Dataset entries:
┌──
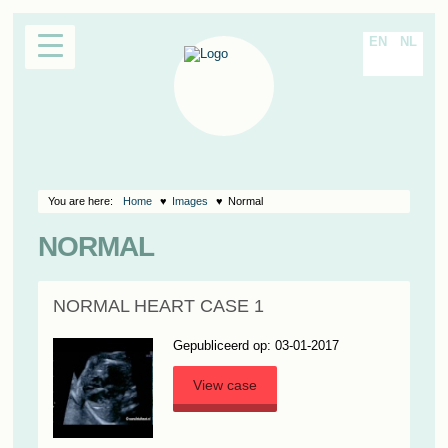
EN
NL
You are here:
Home
Images
Normal
NORMAL
NORMAL HEART CASE 1
Gepubliceerd op: 03-01-2017
View case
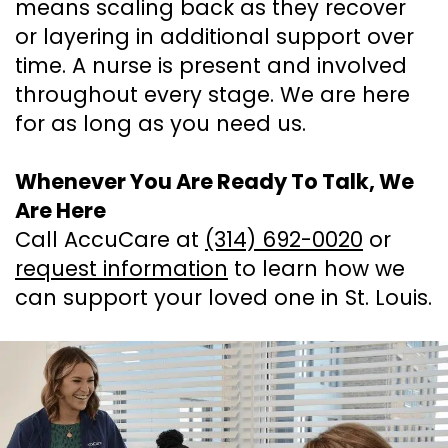
means scaling back as they recover
or layering in additional support over
time. A nurse is present and involved
throughout every stage. We are here
for as long as you need us.
Whenever You Are Ready To Talk, We
Are Here
Call AccuCare at
(314) 692-0020
or
request information
to learn how we
can support your loved one in St. Louis.
Footer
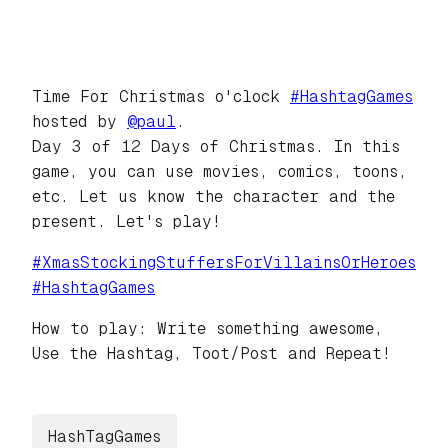
Time For Christmas o'clock
#
HashtagGames
hosted by
@
paul
.
Day 3 of 12 Days of Christmas. In this
game, you can use movies, comics, toons,
etc. Let us know the character and the
present. Let's play!
#
XmasStockingStuffersForVillainsOrHeroes
#
HashtagGames
How to play: Write something awesome,
Use the Hashtag, Toot/Post and Repeat!
HashTagGames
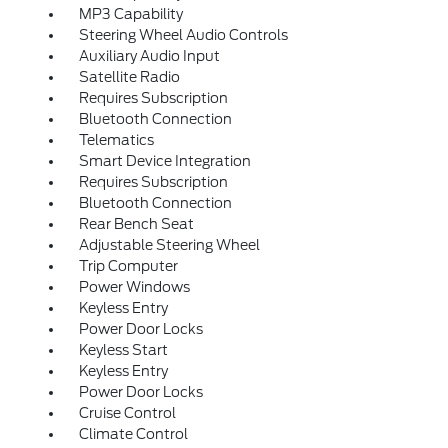
MP3 Capability
Steering Wheel Audio Controls
Auxiliary Audio Input
Satellite Radio
Requires Subscription
Bluetooth Connection
Telematics
Smart Device Integration
Requires Subscription
Bluetooth Connection
Rear Bench Seat
Adjustable Steering Wheel
Trip Computer
Power Windows
Keyless Entry
Power Door Locks
Keyless Start
Keyless Entry
Power Door Locks
Cruise Control
Climate Control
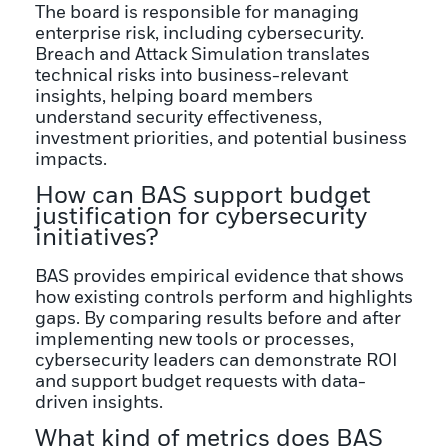
The board is responsible for managing
enterprise risk, including cybersecurity.
Breach and Attack Simulation translates
technical risks into business-relevant
insights, helping board members
understand security effectiveness,
investment priorities, and potential business
impacts.
How can BAS support budget
justification for cybersecurity
initiatives?
BAS provides empirical evidence that shows
how existing controls perform and highlights
gaps. By comparing results before and after
implementing new tools or processes,
cybersecurity leaders can demonstrate ROI
and support budget requests with data-
driven insights.
What kind of metrics does BAS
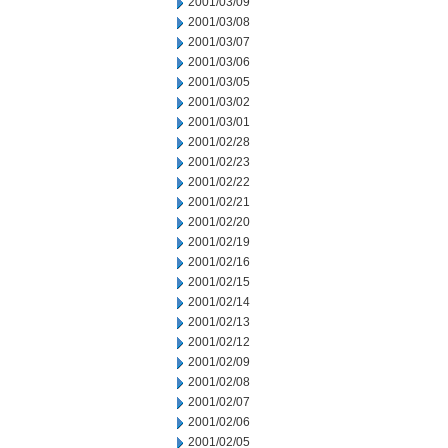
2001/03/09
2001/03/08
2001/03/07
2001/03/06
2001/03/05
2001/03/02
2001/03/01
2001/02/28
2001/02/23
2001/02/22
2001/02/21
2001/02/20
2001/02/19
2001/02/16
2001/02/15
2001/02/14
2001/02/13
2001/02/12
2001/02/09
2001/02/08
2001/02/07
2001/02/06
2001/02/05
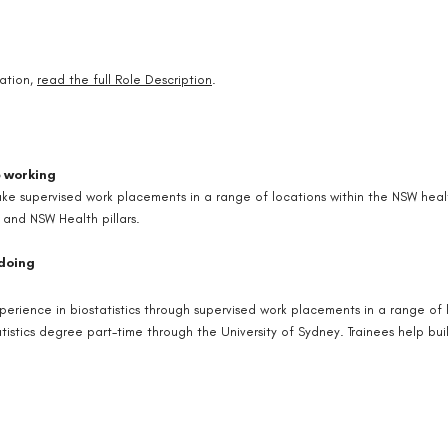
ation,
read the full Role Description
.
e working
ake supervised work placements in a range of locations within the NSW healt
 and NSW Health pillars.
 doing
xperience in biostatistics through supervised work placements in a range of
tistics degree part-time through the University of Sydney. Trainees help bui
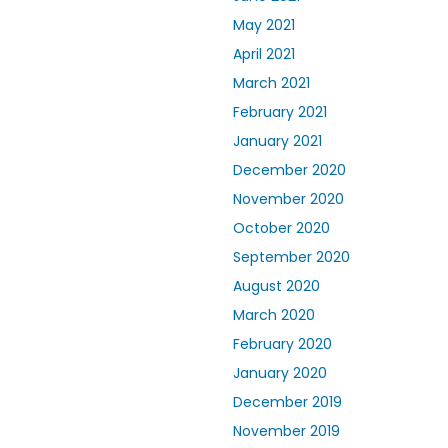
May 2021
April 2021
March 2021
February 2021
January 2021
December 2020
November 2020
October 2020
September 2020
August 2020
March 2020
February 2020
January 2020
December 2019
November 2019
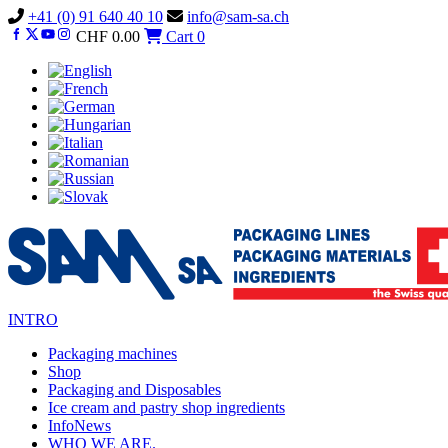
Vai
+41 (0) 91 640 40 10
info@sam-sa.ch
al
CHF
0.00
Cart
0
contenuto
INTRO
Packaging machines
Shop
Packaging and Disposables
Ice cream and pastry shop ingredients
InfoNews
WHO WE ARE.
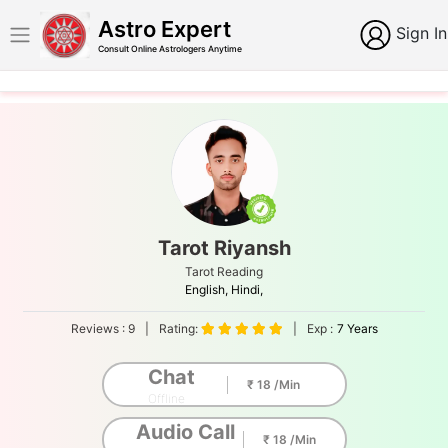
Astro Expert
Sign In
Consult Online Astrologers Anytime
Tarot Riyansh
Tarot Reading
English,
Hindi,
Reviews :
9
|
Rating:
|
Exp :
7 Years
Chat
₹ 18 /Min
Offline
Audio Call
₹ 18 /Min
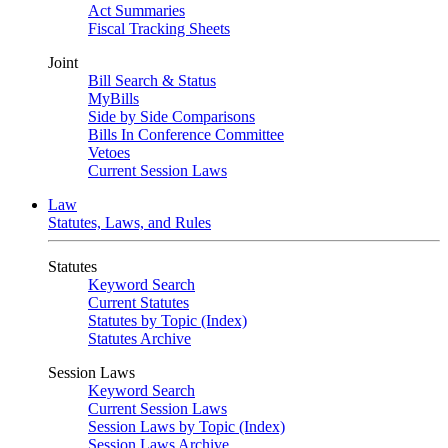
Act Summaries
Fiscal Tracking Sheets
Joint
Bill Search & Status
MyBills
Side by Side Comparisons
Bills In Conference Committee
Vetoes
Current Session Laws
Law
Statutes, Laws, and Rules
Statutes
Keyword Search
Current Statutes
Statutes by Topic (Index)
Statutes Archive
Session Laws
Keyword Search
Current Session Laws
Session Laws by Topic (Index)
Session Laws Archive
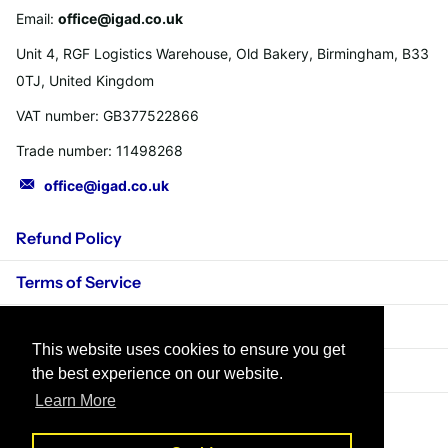
Email:
office@igad.co.uk
Unit 4, RGF Logistics Warehouse, Old Bakery, Birmingham, B33
0TJ, United Kingdom
VAT number: GB377522866
Trade number: 11498268
office@igad.co.uk
Refund Policy
Terms of Service
Privacy Policy
This website uses cookies to ensure you get
Shipping Policy
the best experience on our website.
Learn More
©
2026
IGADPole,
Powered by Shopify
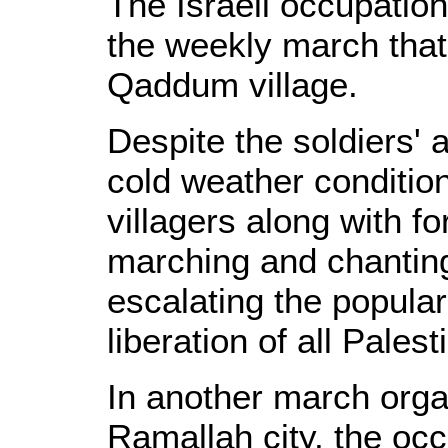
The Israeli occupatio
the weekly march that 
Qaddum village.
Despite the soldiers' 
cold weather conditio
villagers along with fo
marching and chanting
escalating the popular
liberation of all Palest
In another march organ
Ramallah city, the oc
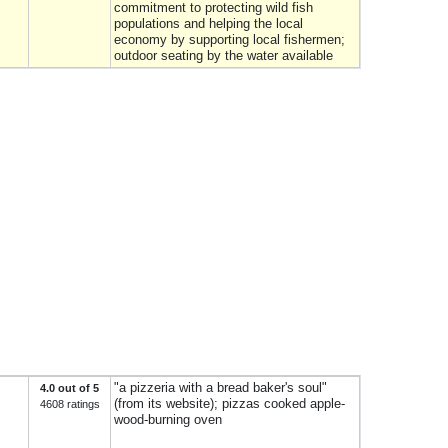
commitment to protecting wild fish
populations and helping the local
economy by supporting local fishermen;
outdoor seating by the water available
"a pizzeria with a bread baker's soul"
4.0 out of 5
(from its website); pizzas cooked apple-
4608 ratings
wood-burning oven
└──
- _INSTRUCTION_:
Could you output the lines from the very first one through the line containing "Climate Control", including both ends, and leave the pictures out of your answer?

- _ANSWER SPACE_:
EN
NL
You are here:
Home
Images
Normal
NORMAL
NORMAL HEART CASE 1
Gepubliceerd op: 03-01-2017
View case
means scaling back as they recover
or layering in additional support over
time. A nurse is present and involved
throughout every stage. We are here
for as long as you need us.
Whenever You Are Ready To Talk, We
Are Here
Call AccuCare at
(314) 692-0020
or
request information
to learn how we
can support your loved one in St. Louis.
Footer
Time For Christmas o'clock
#
HashtagGames
hosted by
@
paul
.
Day 3 of 12 Days of Christmas. In this
game, you can use movies, comics, toons,
etc. Let us know the character and the
present. Let's play!
#
XmasStockingStuffersForVillainsOrHeroes
#
HashtagGames
How to play: Write something awesome,
Use the Hashtag, Toot/Post and Repeat!
HashTagGames
MP3 Capability
Steering Wheel Audio Controls
Auxiliary Audio Input
Satellite Radio
Requires Subscription
Bluetooth Connection
Telematics
Smart Device Integration
Requires Subscription
Bluetooth Connection
Rear Bench Seat
Adjustable Steering Wheel
Trip Computer
Power Windows
Keyless Entry
Power Door Locks
Keyless Start
Keyless Entry
Power Door Locks
Cruise Control
Climate Control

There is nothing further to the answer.